Problem to work on
From the listing below, reproduce word for word the part that opens with the line containing "o de mel que não prejudiquem as abelhas. Além" and closes with the line containing "benefícios dessas práticas. Além disso, a"; reproduce nothing else.

Segment Start: Data supplied

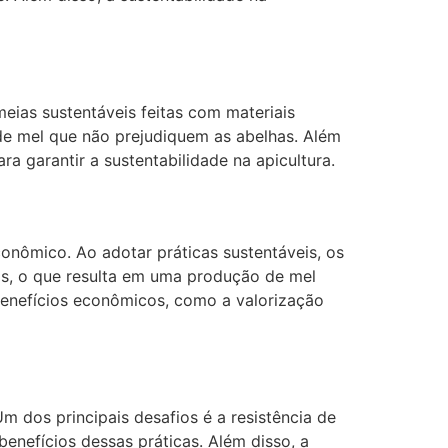
eias sustentáveis feitas com materiais
o de mel que não prejudiquem as abelhas. Além
 garantir a sustentabilidade na apicultura.
conômico. Ao adotar práticas sustentáveis, os
as, o que resulta em uma produção de mel
benefícios econômicos, como a valorização
m dos principais desafios é a resistência de
benefícios dessas práticas. Além disso, a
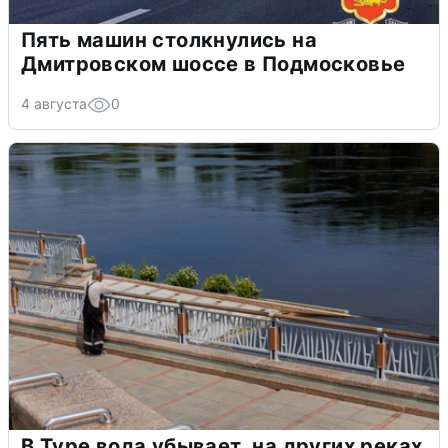
Пять машин столкнулись на
Дмитровском шоссе в Подмосковье
4 августа
0
В Туре вода убывает, на других реках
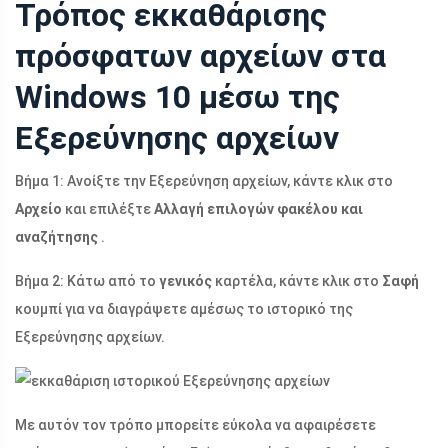
Τρόπος εκκαθάρισης
πρόσφατων αρχείων στα
Windows 10 μέσω της
Εξερεύνησης αρχείων
Βήμα 1: Ανοίξτε την Εξερεύνηση αρχείων, κάντε κλικ στο
Αρχείο
και επιλέξτε
Αλλαγή επιλογών φακέλου και
αναζήτησης
.
Βήμα 2: Κάτω από το
γενικός
καρτέλα, κάντε κλικ στο
Σαφή
κουμπί για να διαγράψετε αμέσως το ιστορικό της
Εξερεύνησης αρχείων.
Με αυτόν τον τρόπο μπορείτε εύκολα να αφαιρέσετε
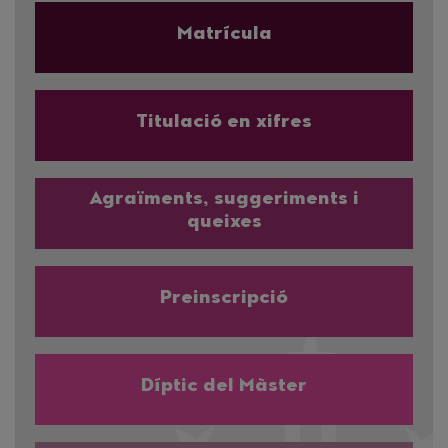
Matrícula
Titulació en xifres
Agraïments, suggeriments i
queixes
Preinscripció
Díptic del Màster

Segment End: Data supplied

Answer to the problem
o de mel que não prejudiquem as abelhas. Além
 garantir a sustentabilidade na apicultura.
conômico. Ao adotar práticas sustentáveis, os
as, o que resulta em uma produção de mel
benefícios econômicos, como a valorização
m dos principais desafios é a resistência de
benefícios dessas práticas. Além disso, a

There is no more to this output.